Importing Necessary Libraries

re: This module provides support for regular expressions, which are used for searching and manipulating strings.

random: This module implements pseudo-random number generators for various distributions.

defaultdict from collections: This class is a subclass of the built-in dict class. It overrides one method and adds one writable instance variable. The functionality of the dictionary is extended to provide a default value for the key that does not exist.

In [1]:
import re
import random
from collections import defaultdict


This is a sample text used to train the Markov chain model. The corpus is a string containing multiple sentences.


In [2]:
corpus = """
In a village of La Mancha, the name of which I have no desire to call to mind, there lived not long since one of those gentlemen that keep a lance in the lance-rack, an old buckler, a lean hack, and a greyhound for coursing.
An olla of rather more beef than mutton, a salad on most nights, scraps on Saturdays, lentils on Fridays, and a pigeon or so extra on Sundays, made away with three-quarters of his income.
"""


Tokenize the Text


The tokenize function processes the input text to prepare it for the Markov chain model.
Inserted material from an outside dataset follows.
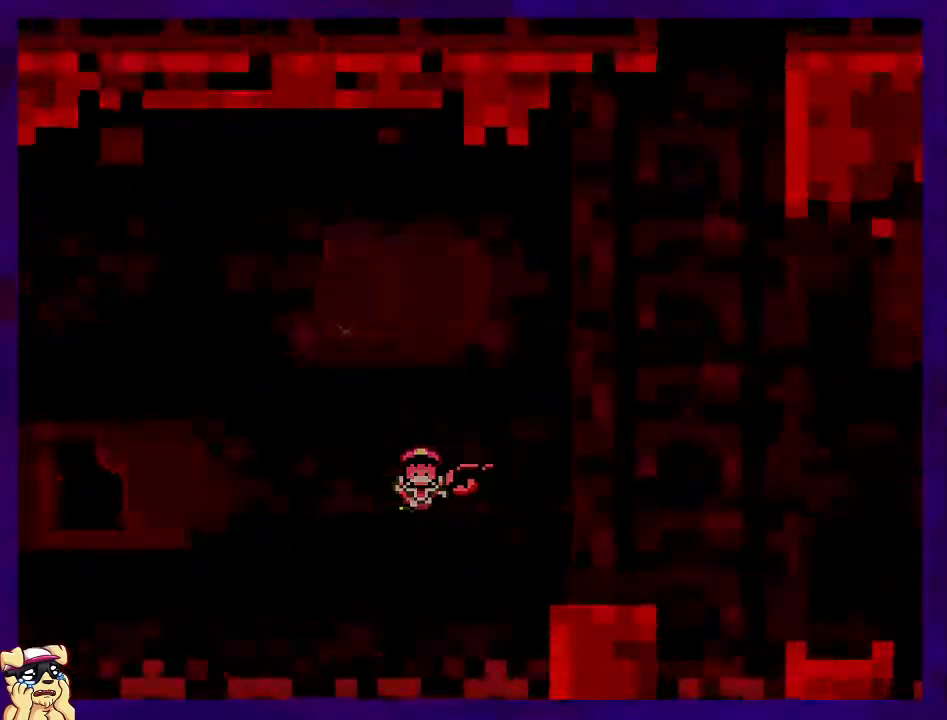
{"buttons": ["X", "DPAD_RIGHT"], "events": [[117, "DPAD_RIGHT", "up"], [150, "B", "up"], [334, "DPAD_RIGHT", "down"]]}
text.lower(): Converts all characters in the text to lowercase to ensure uniformity.

re.findall (r'\b\w+\b', text): Uses a regular expression to find all words in the text. The pattern \b\w+\b matches word boundaries around sequences of word characters (letters, digits, and underscores).
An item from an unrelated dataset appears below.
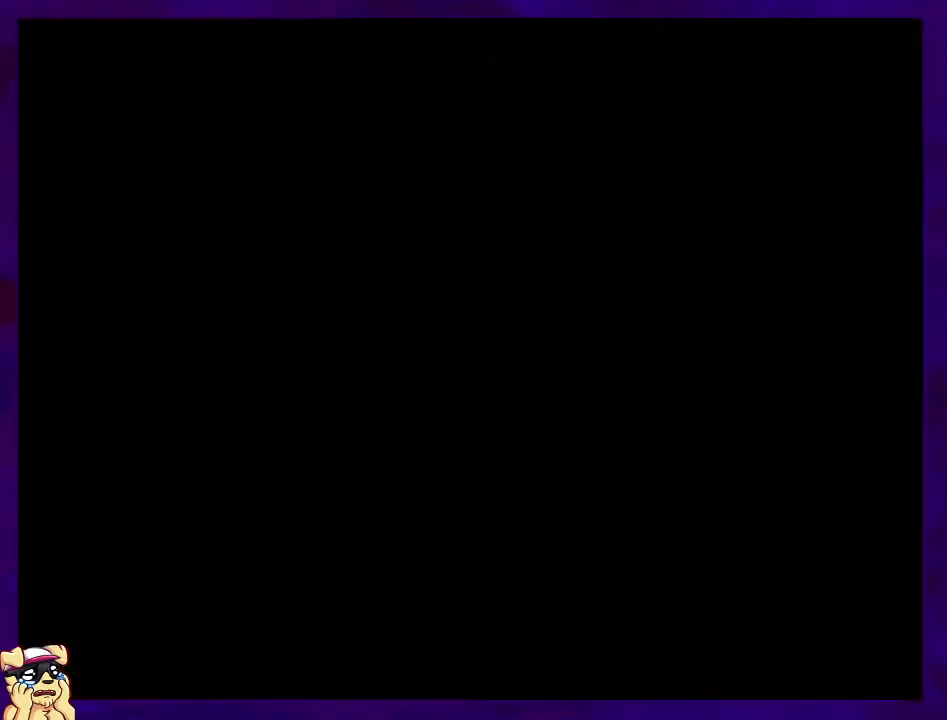
{"buttons": ["X", "DPAD_RIGHT"], "events": []}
The result is a list of words (tokens) extracted from the corpus.



In [3]:
def tokenize(text):
    text = text.lower()  # Convert to lowercase
    words = re.findall(r'\b\w+\b', text)  # Find all words
    return words

tokens = tokenize(corpus)


Build the Markov Chain Model

The build_markov_chain function constructs the Markov chain model.

defaultdict(list): Creates a dictionary where each key has a default value of an empty list. This is used to store the list of possible next words for each key.
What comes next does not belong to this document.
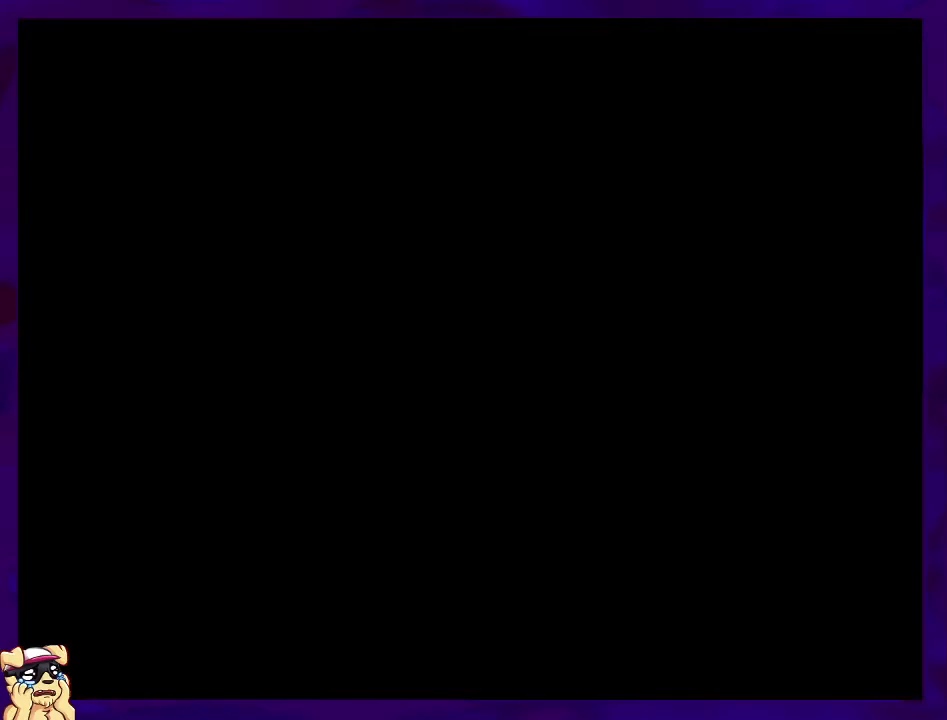
{"buttons": ["X", "DPAD_RIGHT"], "events": []}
The function iterates through the list of tokens to build the Markov chain:

key = tuple(tokens[i:i+n]): Creates a tuple of n consecutive words from the tokens list. This tuple serves as the key in the Markov chain.

next_word = tokens[i+n]: Identifies the word following the key.

markov_chain[key].append(next_word): Adds the next word to the list of possible subsequent words for the given key.

The function returns the constructed Markov chain.

In [4]:
def build_markov_chain(tokens, n=1):
    markov_chain = defaultdict(list)
    for i in range(len(tokens) - n):
        key = tuple(tokens[i:i+n])
        next_word = tokens[i+n]
        markov_chain[key].append(next_word)
    return markov_chain

markov_chain = build_markov_chain(tokens, n=1)


Generate Text

The generate_text function generates a sequence of words using the Markov chain model.


start = random.choice(list(markov_chain.keys())): Randomly selects a starting key from the Markov chain.

current_words = list(start): Initializes the list of current words with the starting key.

text = current_words[:]: Initializes the generated text with the current words.

The function iterates to generate the specified number of words (length):

  key = tuple(current_words[-n:]): Extracts the last n words from the current words to form the key.

  next_word = random.choice(markov_chain[key]): Randomly selects the next word from the list of possible subsequent words for the current key.

  text.append(next_word): Adds the next word to the generated text.

  current_words.append(next_word): Adds the next word to the list of current words.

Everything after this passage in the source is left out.